The sleepy little prep school is hiding some very toxic secrets, ranging from drugs to sex scandals, possibly even leading to murder and suicide. Can Grace sort out who is responsible for the death of her sister? Can she sift through the unimaginable sordid details and find a common vein? Is the killer still out there? Are her own parents somehow involved?
Dark Rooms, by Lili Anolik, will appeal to readers in the Gillian Flynn genres (Sharp Objects, Dark Places, Gone Girl). Definitely for adults only, definitely dark and heavy suspense, uprooting the most miserable aspects of human nature and revealing all that people try to hide from the world. This suspense novel is a top pick for 2015, so if you are in the mood for creepy, thrilling suspense, order Dark Rooms today. If you are sensitive and prefer more “cozy” mysteries, steer clear.
This book will creep you out. I mean seriously. I read Gone Girl a couple years back and when I saw that the movie was coming out this year, I decided to check out what else Gillian Flynn has been up to. Sharp Objects came onto my radar since it was available in audiobook from my library and I was in need of some new listening. So here it is:
Camille Preaker is a journalist who grew up in a small southern town. She is mostly estranged from her family, but her boss sends her home to cover story-girls keep going missing and when the bodies appear, they are missing teeth. Camille will stay with her overbearing, narcissistic mother and horribly spoiled half sister while she talks to community members and the police about the missing/dead girls.
Going home is never as simple as it seems to be, however. Things aren’t quite right in the small town, there are secrets and somehow Camille can’t help but feel they are somehow tied into her own past. And Camille may not be what she originally seemed, either. What is true and what is warped out of focus? Who is telling the truth and who is hiding something? Who would kill a young girl? Multiple young girls?

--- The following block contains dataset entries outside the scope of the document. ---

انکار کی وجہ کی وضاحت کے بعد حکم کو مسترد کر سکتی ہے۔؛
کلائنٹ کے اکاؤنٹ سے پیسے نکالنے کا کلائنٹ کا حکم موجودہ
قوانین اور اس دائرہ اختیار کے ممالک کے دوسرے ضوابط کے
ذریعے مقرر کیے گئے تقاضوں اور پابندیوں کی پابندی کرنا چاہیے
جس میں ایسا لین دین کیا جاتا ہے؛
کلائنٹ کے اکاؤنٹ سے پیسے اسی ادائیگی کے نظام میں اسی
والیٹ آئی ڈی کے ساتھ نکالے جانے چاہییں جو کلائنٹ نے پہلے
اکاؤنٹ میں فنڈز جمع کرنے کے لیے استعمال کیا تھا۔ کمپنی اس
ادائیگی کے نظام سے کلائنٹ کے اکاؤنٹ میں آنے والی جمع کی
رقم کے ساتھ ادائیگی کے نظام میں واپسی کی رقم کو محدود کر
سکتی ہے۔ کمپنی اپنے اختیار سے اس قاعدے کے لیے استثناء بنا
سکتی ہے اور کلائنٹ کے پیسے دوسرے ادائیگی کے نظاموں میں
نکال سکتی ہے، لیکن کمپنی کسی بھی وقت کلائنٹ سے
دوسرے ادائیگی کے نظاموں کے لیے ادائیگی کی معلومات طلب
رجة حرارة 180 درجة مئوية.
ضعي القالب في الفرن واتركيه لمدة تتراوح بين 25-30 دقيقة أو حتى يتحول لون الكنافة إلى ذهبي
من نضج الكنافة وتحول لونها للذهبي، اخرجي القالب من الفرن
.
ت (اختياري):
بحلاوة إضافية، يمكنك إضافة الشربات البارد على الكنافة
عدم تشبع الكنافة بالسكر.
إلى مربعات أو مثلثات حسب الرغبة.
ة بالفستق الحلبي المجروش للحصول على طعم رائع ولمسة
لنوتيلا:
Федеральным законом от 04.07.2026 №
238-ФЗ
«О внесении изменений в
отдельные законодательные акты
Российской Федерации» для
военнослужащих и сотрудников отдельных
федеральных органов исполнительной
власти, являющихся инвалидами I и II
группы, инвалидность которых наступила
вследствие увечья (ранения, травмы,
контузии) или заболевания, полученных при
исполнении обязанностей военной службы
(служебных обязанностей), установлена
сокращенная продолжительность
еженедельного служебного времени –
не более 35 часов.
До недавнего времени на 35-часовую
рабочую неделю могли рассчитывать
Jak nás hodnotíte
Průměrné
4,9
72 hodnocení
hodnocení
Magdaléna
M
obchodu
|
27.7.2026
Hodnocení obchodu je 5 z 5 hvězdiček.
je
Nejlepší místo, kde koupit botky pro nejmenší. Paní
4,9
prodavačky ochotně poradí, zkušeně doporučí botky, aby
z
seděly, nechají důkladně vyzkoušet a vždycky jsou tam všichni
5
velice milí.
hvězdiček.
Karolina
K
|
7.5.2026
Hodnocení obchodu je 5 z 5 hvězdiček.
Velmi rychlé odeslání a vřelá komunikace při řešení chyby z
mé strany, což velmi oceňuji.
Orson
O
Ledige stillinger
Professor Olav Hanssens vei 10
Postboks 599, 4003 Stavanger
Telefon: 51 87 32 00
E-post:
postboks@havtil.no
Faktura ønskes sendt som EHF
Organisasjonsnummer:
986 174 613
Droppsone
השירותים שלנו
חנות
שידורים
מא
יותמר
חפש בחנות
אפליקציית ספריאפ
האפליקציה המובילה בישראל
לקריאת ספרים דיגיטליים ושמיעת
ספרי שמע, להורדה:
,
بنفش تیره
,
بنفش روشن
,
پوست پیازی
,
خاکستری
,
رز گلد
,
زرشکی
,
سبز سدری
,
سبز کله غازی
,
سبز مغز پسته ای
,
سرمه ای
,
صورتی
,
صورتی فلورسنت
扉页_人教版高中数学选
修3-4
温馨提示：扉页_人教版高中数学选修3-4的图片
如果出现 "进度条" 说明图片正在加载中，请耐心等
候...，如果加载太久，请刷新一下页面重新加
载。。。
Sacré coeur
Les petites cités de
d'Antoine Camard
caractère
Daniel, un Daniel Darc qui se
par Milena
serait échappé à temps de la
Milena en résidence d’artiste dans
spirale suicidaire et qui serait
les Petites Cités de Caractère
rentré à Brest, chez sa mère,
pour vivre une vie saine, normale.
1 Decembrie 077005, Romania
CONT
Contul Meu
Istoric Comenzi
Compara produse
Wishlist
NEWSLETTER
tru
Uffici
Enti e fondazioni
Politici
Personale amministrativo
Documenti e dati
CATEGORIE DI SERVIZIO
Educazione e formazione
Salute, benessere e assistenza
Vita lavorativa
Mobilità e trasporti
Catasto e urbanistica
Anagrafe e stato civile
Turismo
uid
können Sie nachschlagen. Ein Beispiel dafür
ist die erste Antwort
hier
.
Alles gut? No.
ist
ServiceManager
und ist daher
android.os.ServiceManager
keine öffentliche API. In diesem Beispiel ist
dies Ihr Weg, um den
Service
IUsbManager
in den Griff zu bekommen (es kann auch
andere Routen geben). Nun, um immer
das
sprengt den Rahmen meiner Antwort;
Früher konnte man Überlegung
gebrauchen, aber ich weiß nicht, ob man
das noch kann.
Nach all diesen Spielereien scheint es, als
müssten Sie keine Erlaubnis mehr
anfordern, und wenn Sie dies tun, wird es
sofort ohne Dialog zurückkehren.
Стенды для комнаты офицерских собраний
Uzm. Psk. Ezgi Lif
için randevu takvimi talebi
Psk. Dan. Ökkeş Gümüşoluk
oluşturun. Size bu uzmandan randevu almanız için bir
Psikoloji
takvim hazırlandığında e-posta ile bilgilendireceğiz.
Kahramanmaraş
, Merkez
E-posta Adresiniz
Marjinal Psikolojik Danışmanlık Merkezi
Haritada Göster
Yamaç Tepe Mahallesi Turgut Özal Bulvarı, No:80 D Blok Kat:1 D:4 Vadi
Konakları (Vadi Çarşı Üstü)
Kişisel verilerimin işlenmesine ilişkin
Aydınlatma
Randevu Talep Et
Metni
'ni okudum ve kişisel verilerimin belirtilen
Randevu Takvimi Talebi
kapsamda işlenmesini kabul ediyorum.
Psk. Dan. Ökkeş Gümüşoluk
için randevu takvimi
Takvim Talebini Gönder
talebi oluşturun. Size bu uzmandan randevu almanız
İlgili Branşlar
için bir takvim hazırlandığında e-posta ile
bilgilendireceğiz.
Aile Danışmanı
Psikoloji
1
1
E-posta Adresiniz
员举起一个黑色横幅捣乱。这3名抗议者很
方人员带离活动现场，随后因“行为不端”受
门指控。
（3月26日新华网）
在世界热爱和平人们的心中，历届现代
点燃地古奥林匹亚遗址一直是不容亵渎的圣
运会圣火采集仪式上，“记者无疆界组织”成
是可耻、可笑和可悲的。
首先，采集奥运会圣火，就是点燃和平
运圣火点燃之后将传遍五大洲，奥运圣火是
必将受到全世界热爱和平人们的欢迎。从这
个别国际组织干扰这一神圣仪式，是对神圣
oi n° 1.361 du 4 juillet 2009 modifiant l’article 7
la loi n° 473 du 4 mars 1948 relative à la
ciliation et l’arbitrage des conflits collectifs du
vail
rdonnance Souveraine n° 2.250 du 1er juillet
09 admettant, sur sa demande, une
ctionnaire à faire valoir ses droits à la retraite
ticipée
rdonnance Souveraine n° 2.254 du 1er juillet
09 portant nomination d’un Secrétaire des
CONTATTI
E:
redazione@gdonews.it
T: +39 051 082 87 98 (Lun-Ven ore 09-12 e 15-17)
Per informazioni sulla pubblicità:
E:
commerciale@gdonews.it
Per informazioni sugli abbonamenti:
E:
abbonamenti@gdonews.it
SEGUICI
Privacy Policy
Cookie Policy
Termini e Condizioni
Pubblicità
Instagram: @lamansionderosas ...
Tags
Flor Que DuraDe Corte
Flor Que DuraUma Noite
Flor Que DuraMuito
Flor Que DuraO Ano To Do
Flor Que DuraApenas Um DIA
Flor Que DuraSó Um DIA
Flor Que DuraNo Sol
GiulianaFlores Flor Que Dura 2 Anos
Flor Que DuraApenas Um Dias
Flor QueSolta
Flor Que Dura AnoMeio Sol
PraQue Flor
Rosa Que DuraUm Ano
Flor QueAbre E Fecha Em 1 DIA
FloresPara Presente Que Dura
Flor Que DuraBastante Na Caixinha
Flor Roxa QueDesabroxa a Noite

I like mysteries, and I LOVE unreliable narrators. If you liked The Lace Reader, by Brunonia Barry, or if you enjoyed Gone Girl as much as I did, let this book leave you sleepless and horrified. I’m pretty tough and I have to say, Gillian Flynn, you really know how to leave readers looking for psychopathic killers around every corner. If you think you can handle it, pick up Sharp Objects, by Gillian Flynn today.